We’re all a little strange to somebody but, hopefully, our strange ways make us a little special to somebody else. Even George Bush, Jade Goody and the Wayans brothers hold a cherished place in someone’s heart. That seems to be the message of Mr. Magorium’s Wonder Emporium, a film that’s occasionally baffling, sometimes maddening, but charming enough to embody what it preaches.
Firstly, anybody expecting the same brilliantly convoluted structure and casually clever dialogue Zach Helm brought to the screenplay of the tragically underrated Stranger Than Fiction will be left yearning. But while Magorium can’t match Fiction for linguistic finesse, it can keep up with it in ideas. Sometimes it has too many for its own good and an inability to always turn them into something fulfilling, but there’s only opportunity to be bored if you’re the type who found Moulin Rouge a bit sluggishly edited.
Struggling to contain all these little bursts of whimsy is the titular Emporium, a ramshackle little building in the heart of a grey metropolis. There resides Magorium himself (a lisping, just-this-side-of-grating Hoffman), his protégé Mahoney (Portman on appealing form), friendless child Eric (the likeable Mills) and Henry (the ever-exasperated Bateman), a dour accountant who’s been brought in to balance Magorium’s books before he chooses to depart (that’s kids’ movie talk for popping his clogs).
It’s an enchanting little world full of flying rockets, fire-breathing stuffed dragons and a little woollen monkey with the saddest button eyes you ever did see. Helm’s problem is that he gets too carried away with the wonder of this world, dwelling on inconsequential toy exploits and leaving the plot abandoned in the playpen.
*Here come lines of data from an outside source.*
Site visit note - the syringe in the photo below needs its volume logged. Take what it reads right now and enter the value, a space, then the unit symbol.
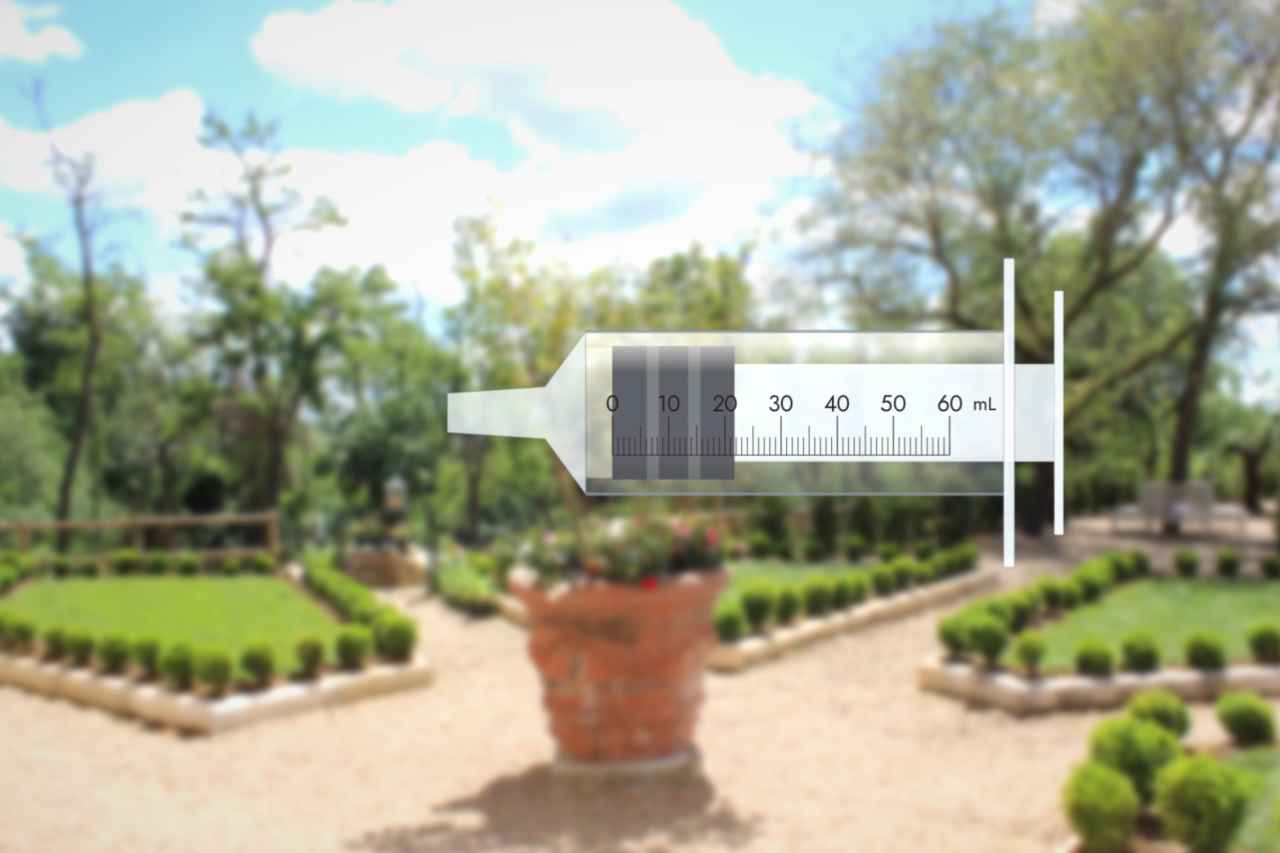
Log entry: 0 mL
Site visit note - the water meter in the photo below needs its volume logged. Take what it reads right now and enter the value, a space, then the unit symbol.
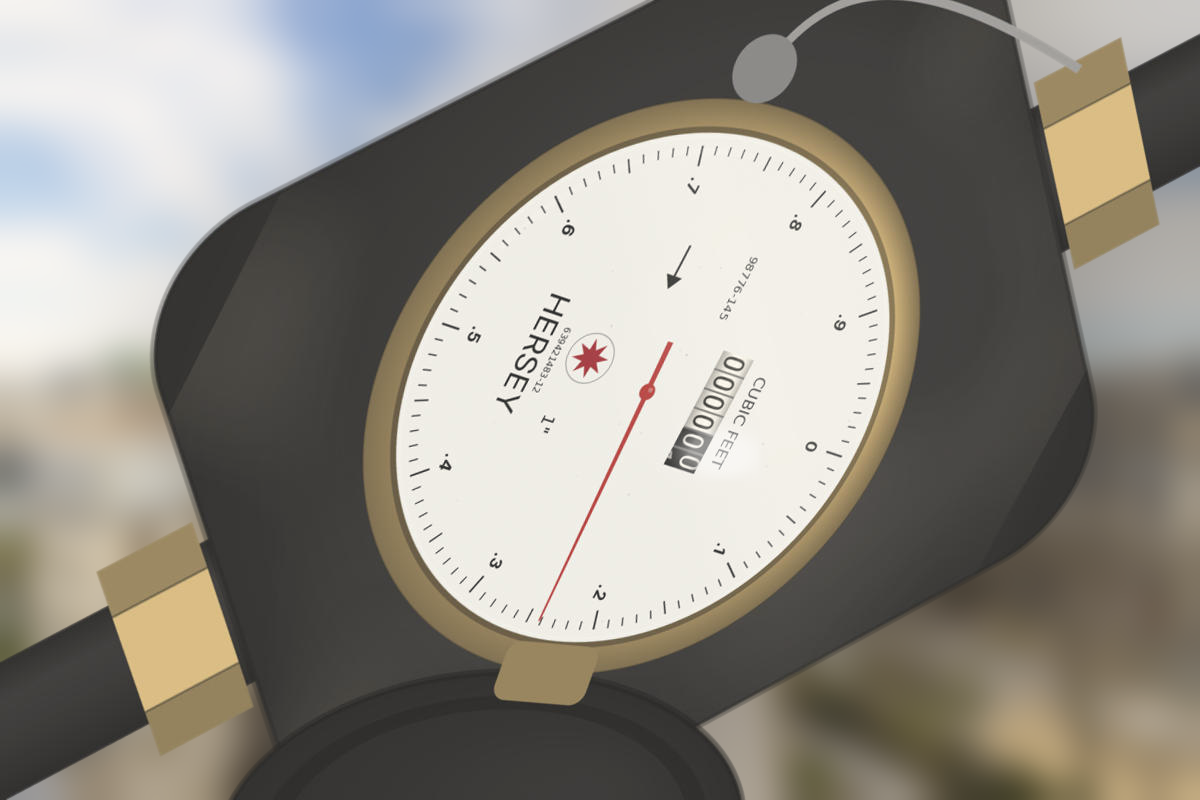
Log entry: 0.24 ft³
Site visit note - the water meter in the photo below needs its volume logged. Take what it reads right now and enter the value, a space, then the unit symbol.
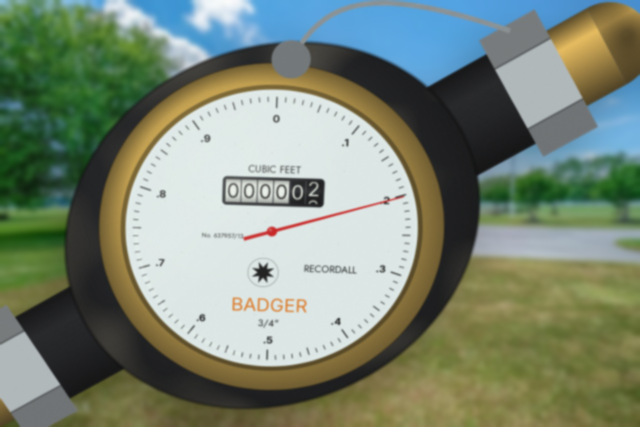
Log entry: 2.20 ft³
There’s plenty to distract the attention, but not always enough to engage the emotions. Helm may not be quite, at least yet, as exciting a director as he is a writer, but he does know the right people from whom to borrow influences in telling a story about childhood of all ages. There are hints of Tim Burton, Jean-Pierre Jeunet and Steven Spielberg on show, though the film as a whole can’t hope to match those high benchmarks in terms of consistent quality.
While Magorium has many a rough edge, Helm pulls it together to hit the emotional moments square on. When he tears himself away from the shop’s creative toy box to bring two characters together he can craft something genuinely affecting - like the beautifully underplayed farewell between Magorium and Mahoney, which features the film’s best dialogue and should wring a tear from many audience eyes. His film might be manic and distracted, but when it opens up its heart, you can’t help but love it a little.